Aim of the exercise —
Please state how many lines of the data contain "casing". The number by itself is enough.

Stored data section start

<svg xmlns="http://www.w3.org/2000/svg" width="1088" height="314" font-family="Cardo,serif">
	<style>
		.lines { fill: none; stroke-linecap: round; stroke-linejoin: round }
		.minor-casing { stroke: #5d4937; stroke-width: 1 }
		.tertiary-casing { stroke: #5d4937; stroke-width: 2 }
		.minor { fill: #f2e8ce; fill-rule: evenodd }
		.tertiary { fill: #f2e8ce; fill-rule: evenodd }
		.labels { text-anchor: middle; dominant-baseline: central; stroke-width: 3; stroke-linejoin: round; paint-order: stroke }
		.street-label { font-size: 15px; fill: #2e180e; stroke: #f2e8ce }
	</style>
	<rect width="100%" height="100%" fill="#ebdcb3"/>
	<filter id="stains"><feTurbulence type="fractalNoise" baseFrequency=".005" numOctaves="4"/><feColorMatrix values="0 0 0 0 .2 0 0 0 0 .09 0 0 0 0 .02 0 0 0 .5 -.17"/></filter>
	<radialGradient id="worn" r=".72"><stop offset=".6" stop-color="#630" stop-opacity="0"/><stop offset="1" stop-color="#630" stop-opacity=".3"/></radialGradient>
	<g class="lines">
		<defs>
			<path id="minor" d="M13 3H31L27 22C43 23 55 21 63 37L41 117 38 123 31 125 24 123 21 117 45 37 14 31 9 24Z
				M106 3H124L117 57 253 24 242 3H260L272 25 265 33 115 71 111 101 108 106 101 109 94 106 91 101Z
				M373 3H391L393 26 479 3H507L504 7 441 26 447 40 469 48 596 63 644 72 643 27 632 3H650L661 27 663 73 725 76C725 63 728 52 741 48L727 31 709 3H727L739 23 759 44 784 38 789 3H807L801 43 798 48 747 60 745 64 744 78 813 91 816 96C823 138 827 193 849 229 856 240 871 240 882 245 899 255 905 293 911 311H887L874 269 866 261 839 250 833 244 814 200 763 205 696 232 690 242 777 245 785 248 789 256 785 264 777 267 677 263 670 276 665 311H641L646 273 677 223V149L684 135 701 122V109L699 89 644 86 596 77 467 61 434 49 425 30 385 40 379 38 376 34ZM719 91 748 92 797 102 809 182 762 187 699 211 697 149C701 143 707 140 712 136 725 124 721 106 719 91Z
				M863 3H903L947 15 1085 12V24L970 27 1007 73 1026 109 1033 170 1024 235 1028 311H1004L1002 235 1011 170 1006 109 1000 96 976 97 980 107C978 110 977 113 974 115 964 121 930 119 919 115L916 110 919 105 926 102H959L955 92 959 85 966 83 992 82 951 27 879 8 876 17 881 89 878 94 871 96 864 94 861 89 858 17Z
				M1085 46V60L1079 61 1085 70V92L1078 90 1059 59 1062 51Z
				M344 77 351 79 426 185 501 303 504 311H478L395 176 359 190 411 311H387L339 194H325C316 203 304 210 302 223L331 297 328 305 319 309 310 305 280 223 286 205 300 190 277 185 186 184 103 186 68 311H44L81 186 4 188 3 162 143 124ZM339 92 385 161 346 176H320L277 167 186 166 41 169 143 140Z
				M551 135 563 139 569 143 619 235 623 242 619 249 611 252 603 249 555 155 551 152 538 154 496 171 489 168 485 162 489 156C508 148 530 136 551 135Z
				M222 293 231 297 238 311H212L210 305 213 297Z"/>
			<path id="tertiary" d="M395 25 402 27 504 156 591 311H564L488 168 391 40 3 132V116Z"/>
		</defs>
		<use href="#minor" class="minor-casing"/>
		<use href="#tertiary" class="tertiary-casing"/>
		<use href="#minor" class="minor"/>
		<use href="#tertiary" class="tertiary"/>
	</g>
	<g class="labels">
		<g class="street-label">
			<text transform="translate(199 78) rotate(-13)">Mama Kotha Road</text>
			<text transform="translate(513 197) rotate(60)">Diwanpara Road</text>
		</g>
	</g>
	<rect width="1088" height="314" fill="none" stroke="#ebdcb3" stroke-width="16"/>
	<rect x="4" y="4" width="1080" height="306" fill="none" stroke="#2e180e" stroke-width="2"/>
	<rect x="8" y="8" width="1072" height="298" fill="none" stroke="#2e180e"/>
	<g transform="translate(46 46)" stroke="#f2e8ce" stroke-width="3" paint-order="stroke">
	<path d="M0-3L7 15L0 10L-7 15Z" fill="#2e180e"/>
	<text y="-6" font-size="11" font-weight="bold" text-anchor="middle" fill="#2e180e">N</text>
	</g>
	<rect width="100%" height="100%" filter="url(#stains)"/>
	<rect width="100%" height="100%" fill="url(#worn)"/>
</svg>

Stored data section end
Stored data section start

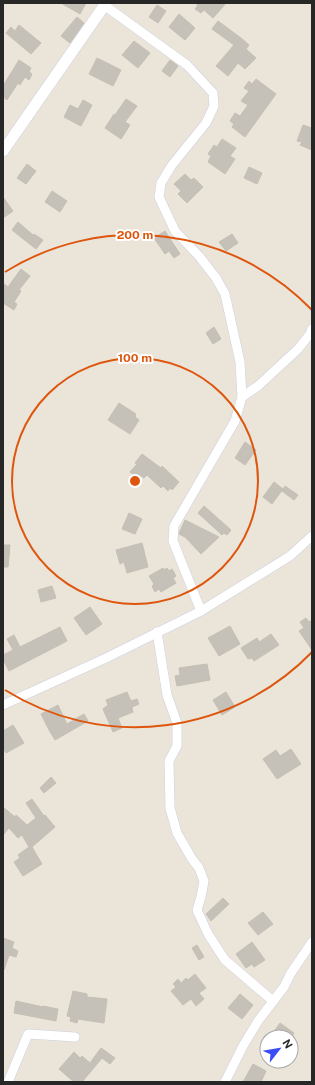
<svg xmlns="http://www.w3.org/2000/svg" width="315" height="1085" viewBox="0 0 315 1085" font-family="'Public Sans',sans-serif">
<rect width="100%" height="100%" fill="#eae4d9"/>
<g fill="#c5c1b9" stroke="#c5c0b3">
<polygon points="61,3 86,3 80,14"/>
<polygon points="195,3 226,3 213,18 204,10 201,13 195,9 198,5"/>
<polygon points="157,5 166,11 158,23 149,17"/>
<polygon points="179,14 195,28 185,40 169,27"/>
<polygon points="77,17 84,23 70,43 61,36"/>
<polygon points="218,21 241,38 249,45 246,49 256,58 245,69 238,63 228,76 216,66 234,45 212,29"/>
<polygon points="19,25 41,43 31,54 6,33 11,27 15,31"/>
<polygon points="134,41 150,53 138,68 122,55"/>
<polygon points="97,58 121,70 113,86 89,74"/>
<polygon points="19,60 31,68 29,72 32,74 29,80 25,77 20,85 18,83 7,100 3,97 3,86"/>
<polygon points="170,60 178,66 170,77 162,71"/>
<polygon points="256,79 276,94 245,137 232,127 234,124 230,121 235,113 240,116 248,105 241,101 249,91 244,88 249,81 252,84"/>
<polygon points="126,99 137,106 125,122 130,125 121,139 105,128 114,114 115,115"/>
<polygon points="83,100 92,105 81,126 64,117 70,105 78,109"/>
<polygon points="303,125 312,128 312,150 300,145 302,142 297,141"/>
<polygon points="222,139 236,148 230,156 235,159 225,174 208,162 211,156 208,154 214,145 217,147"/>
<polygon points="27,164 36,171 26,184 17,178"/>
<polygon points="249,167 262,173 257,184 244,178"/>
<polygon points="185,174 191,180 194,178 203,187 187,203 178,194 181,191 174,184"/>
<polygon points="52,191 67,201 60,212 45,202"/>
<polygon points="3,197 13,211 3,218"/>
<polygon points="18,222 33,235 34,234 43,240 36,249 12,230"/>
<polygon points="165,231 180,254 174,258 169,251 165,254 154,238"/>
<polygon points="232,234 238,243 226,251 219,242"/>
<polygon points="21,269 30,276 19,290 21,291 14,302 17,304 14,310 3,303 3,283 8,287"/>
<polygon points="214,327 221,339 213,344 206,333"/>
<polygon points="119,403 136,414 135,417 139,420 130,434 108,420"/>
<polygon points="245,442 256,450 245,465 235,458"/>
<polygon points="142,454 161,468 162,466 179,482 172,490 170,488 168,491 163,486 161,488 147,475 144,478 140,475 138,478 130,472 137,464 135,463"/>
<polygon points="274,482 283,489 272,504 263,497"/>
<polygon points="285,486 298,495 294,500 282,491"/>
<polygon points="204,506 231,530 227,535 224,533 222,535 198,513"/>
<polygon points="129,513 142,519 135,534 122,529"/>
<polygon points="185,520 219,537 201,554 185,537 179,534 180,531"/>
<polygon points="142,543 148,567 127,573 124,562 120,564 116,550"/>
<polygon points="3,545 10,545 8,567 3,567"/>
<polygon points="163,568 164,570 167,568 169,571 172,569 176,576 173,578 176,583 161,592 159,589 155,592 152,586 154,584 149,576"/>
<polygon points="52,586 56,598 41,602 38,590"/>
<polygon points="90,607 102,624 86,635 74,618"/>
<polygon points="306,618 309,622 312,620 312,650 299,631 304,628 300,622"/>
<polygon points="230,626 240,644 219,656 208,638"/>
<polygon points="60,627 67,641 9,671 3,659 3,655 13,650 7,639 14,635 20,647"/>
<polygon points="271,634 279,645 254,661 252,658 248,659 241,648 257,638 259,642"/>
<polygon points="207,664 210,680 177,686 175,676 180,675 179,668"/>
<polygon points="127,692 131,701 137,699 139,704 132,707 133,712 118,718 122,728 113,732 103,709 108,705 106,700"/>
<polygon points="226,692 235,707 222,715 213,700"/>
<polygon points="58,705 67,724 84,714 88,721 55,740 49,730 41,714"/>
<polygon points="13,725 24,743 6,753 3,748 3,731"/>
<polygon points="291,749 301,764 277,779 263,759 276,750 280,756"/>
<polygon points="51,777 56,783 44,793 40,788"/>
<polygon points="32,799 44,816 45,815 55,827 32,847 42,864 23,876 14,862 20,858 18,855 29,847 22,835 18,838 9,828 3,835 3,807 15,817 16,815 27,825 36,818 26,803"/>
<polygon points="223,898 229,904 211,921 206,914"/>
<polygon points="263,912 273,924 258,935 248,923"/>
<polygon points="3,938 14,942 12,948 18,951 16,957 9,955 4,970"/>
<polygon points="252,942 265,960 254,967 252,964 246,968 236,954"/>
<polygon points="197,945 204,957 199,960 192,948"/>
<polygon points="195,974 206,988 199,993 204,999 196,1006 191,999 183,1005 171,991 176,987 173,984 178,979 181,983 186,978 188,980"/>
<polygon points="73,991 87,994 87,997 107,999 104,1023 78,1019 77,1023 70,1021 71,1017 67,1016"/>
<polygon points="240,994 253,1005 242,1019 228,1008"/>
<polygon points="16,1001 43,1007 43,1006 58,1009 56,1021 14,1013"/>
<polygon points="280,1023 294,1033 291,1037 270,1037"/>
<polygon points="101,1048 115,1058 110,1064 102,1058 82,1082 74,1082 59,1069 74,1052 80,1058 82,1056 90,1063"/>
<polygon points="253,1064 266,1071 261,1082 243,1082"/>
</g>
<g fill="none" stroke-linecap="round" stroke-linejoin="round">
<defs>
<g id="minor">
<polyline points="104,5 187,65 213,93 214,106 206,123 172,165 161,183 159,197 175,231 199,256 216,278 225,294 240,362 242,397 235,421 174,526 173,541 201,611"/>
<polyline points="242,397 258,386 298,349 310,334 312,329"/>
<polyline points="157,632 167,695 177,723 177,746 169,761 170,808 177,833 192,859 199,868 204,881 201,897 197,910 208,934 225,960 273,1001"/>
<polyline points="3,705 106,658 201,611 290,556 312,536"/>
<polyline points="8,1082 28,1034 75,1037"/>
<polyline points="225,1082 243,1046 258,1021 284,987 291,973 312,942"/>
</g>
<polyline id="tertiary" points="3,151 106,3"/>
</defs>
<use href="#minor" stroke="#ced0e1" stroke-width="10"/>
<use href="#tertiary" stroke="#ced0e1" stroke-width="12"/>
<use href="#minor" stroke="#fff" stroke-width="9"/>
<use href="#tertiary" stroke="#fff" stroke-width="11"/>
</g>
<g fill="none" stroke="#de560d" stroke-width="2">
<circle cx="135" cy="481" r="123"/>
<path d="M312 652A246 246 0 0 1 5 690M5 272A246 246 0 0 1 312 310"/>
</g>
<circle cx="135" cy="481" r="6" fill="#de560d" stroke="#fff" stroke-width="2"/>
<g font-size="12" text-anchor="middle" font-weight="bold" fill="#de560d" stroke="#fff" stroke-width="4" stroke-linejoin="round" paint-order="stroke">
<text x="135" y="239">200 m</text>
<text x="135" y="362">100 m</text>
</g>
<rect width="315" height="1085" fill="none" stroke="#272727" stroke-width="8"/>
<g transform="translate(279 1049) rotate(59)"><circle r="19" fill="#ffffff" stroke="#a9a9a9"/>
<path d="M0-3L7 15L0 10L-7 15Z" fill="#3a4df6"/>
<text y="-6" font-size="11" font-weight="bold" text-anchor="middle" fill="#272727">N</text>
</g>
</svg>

Stored data section end

Output of the task —
4